- **DOCUMENT TEXT**:
§

Town in Greater Poland Voivodeship, Poland

Stawiszyn is a town in Kalisz County, Greater Poland Voivodeship, in central Poland, with 1,569 inhabitants (2006). It is the urban part of the larger Stawiszyn Commune, a mixed urban-rural municipality (gmina miejsko-wiejska). The town has a land area of only 0.99 km², and is the smallest town in geographical area in Poland.

==History==
Stawiszyn was granted town rights before 1291. It was a royal town of the Kingdom of Poland, administratively located in the Kalisz County in the Kalisz Voivodeship in the Greater Poland Province. The 1st Polish National Cavalry Brigade was stationed in the town.

Following the German-Soviet invasion of Poland, which started World War II in September 1939, it was occupied by Germany until 1945. Two local Polish teachers were sent by the German occupiers to the Mauthausen concentration camp and murdered there. The local Polish police chief was murdered by the Russians in the Katyn massacre in 1940. In 1943, the occupiers renamed the town to Stavensheim in attempt to erase traces of Polish origin.

==Transport==
National road 25 bypasses Stawiszyn to the west. National road connects it to Konin to the north and to Kalisz to the south.

The nearest railway station is in Kalisz.

§

- **LISTED ENTRIES**:
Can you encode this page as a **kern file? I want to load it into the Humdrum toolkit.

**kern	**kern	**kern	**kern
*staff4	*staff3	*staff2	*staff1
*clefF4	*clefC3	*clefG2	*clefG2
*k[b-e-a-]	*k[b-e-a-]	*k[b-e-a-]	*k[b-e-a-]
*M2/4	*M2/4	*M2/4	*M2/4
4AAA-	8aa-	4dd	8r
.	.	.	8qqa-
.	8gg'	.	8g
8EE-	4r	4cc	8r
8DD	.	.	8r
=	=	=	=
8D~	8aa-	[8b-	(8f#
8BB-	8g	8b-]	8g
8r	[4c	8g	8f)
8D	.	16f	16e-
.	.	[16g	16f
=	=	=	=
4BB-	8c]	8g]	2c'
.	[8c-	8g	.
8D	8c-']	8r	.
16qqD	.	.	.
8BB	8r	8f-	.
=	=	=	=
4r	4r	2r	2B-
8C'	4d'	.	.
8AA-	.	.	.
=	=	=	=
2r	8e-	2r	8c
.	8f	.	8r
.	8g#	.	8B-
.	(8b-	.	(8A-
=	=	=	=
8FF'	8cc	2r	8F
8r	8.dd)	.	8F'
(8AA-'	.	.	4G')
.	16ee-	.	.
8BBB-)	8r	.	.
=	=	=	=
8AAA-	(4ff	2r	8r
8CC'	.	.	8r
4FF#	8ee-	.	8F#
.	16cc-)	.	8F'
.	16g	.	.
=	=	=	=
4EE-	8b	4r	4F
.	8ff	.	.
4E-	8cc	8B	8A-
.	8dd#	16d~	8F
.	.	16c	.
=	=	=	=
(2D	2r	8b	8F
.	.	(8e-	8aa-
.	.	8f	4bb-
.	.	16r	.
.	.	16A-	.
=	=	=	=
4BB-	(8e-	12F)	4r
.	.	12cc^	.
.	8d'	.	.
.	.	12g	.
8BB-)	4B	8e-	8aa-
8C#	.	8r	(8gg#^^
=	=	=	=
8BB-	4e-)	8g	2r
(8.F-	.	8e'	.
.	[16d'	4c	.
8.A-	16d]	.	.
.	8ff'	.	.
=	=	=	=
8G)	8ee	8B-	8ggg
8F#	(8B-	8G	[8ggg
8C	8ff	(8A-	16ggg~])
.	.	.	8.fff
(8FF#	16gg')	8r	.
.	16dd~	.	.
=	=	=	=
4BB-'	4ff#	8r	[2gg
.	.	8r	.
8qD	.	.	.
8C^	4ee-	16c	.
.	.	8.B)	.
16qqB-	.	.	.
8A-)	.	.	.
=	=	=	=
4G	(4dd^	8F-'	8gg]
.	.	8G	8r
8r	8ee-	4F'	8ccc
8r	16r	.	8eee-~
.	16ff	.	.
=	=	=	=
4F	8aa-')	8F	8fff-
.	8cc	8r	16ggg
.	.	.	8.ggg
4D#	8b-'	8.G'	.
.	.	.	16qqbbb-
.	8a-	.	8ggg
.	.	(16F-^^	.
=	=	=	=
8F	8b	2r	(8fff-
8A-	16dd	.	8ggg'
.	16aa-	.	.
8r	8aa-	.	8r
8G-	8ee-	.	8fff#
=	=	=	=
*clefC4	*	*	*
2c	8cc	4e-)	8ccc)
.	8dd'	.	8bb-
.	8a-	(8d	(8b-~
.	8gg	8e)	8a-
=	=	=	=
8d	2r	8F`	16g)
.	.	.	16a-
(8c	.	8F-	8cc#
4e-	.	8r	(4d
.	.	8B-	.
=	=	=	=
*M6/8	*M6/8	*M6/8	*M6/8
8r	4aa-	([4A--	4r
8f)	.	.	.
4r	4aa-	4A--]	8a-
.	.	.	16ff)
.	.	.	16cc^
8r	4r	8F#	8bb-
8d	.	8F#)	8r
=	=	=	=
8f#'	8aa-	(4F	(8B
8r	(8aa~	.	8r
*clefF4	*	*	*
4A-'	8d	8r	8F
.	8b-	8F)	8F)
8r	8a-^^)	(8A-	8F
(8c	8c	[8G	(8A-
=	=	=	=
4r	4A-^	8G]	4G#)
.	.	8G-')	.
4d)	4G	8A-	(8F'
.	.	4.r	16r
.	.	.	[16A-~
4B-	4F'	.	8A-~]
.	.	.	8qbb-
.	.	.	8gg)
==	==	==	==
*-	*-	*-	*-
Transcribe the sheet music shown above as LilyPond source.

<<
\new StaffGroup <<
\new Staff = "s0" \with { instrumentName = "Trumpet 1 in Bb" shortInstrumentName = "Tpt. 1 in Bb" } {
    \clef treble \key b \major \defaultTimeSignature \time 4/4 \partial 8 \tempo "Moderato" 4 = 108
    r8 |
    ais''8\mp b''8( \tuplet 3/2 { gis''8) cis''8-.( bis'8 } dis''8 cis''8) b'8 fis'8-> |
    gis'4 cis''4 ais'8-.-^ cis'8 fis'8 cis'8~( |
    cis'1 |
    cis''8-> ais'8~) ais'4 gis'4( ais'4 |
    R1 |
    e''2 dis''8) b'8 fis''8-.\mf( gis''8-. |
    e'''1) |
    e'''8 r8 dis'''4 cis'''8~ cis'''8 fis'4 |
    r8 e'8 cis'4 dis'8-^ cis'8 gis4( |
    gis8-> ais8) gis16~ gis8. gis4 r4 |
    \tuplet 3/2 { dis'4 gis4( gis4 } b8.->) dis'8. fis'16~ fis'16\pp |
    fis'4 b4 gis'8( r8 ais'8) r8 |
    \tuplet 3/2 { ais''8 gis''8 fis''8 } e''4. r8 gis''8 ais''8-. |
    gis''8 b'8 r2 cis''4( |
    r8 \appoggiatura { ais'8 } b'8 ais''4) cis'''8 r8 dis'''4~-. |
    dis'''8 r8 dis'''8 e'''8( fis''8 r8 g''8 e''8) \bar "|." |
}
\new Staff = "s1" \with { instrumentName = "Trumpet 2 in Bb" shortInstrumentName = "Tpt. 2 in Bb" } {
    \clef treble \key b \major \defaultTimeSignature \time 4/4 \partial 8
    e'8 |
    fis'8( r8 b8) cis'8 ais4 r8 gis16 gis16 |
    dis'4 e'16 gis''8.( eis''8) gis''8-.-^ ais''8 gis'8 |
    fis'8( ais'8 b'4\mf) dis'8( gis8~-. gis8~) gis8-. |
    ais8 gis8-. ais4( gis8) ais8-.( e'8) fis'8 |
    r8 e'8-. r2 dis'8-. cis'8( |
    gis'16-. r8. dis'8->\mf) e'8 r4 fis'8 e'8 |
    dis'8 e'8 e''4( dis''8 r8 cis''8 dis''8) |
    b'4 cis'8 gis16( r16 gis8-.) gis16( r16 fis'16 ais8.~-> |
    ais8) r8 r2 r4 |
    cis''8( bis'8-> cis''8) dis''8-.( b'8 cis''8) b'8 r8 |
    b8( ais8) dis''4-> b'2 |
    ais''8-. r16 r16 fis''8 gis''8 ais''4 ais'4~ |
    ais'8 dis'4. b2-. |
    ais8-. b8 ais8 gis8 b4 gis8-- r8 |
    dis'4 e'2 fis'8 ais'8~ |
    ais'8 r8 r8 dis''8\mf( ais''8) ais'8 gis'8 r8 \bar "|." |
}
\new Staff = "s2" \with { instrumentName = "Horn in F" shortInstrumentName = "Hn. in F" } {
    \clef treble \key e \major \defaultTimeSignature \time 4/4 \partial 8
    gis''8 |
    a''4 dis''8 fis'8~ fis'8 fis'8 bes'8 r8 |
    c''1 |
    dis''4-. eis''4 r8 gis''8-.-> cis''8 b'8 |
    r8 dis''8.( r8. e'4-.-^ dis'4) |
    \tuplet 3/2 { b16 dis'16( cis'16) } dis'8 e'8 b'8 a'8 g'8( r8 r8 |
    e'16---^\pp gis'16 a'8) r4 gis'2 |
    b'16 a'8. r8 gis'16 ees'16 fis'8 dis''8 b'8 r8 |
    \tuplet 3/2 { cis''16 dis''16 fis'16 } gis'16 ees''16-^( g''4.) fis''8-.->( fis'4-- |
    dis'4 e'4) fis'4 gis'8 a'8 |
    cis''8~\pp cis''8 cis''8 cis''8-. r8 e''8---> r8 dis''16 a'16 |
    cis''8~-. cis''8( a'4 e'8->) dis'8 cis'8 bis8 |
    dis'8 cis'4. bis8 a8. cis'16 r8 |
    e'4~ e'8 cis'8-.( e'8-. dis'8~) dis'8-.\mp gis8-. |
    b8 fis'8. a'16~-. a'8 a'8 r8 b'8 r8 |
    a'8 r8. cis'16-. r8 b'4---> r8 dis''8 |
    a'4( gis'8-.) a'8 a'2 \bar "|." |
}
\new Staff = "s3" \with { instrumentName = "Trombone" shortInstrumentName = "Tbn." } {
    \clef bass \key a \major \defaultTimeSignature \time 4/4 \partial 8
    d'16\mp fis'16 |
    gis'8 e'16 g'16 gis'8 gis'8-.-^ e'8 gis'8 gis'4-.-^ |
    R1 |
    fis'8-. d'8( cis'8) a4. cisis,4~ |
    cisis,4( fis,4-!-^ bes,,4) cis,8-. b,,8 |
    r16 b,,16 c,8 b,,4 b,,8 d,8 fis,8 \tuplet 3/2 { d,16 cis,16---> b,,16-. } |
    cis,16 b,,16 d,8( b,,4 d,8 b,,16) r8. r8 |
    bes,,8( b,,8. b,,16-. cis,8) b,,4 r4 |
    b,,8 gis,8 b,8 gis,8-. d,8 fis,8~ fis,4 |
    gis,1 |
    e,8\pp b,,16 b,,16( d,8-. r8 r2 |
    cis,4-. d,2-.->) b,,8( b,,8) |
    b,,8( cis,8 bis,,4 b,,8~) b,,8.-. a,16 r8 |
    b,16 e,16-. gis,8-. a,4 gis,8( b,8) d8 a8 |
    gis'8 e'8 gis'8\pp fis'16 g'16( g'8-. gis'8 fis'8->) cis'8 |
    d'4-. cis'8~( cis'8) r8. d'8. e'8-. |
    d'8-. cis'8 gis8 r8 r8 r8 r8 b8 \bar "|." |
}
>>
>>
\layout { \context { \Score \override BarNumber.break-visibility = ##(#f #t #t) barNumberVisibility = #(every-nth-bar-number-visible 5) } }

§

- **REQUIREMENT A**: List every four-digit year that appears in the article on Stawiszyn above, in the order they occur.
- **REQUIREMENT B**: Render this sentence from the Stawiszyn article into German: "Stawiszyn was granted town rights before 1291."

- **ANSWER SPACE A**: 2006, 1291, 1939, 1945, 1940, 1943

- **ANSWER SPACE B**: Stawiszyn erhielt vor 1291 das Stadtrecht.